#### Provided information:
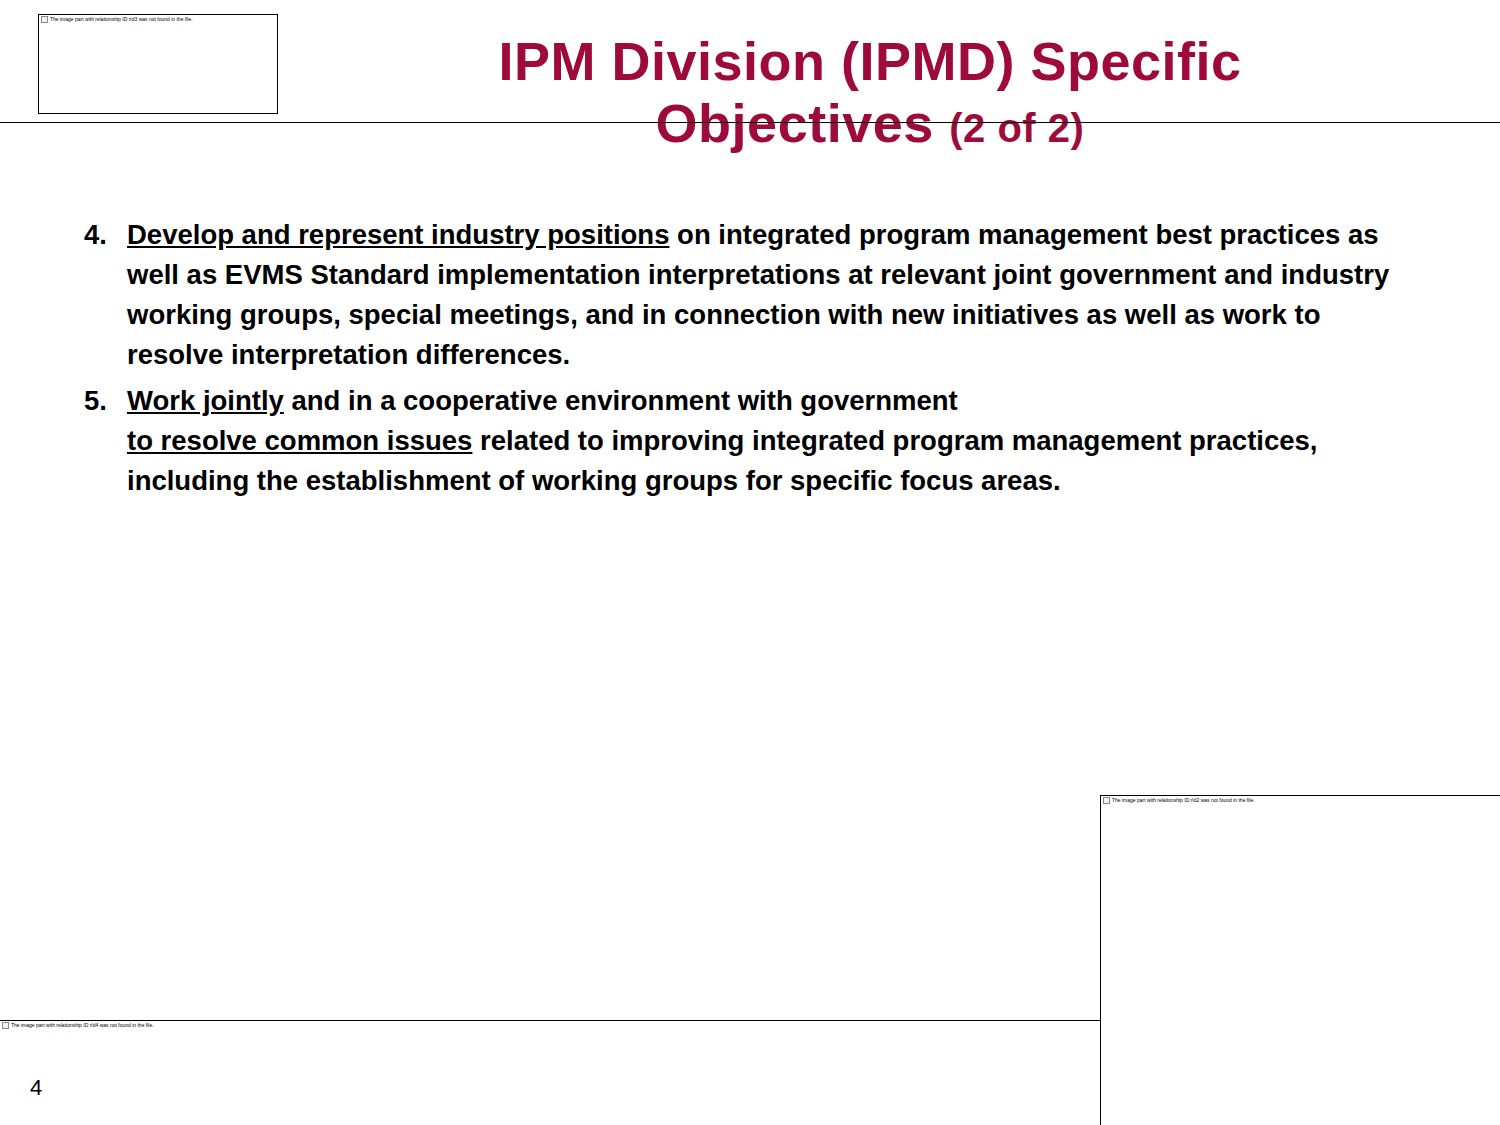The image part with relationship ID rId3 was not found in the file.
IPM Division (IPMD) Specific
Objectives (2 of 2)
4. Develop and represent industry positions on integrated program management best practices as well as EVMS Standard implementation interpretations at relevant joint government and industry working groups, special meetings, and in connection with new initiatives as well as work to resolve interpretation differences.
5. Work jointly and in a cooperative environment with government
to resolve common issues related to improving integrated program management practices, including the establishment of working groups for specific focus areas.
The image part with relationship ID rId2 was not found in the file.
The image part with relationship ID rId4 was not found in the file.
4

#### Exercise objective:
Copying should begin at the line containing "to resolve common" and end at the last line of the material, with every line in between reproduced exactly.

#### Written reply:
to resolve common issues related to improving integrated program management practices, including the establishment of working groups for specific focus areas.
The image part with relationship ID rId2 was not found in the file.
The image part with relationship ID rId4 was not found in the file.
4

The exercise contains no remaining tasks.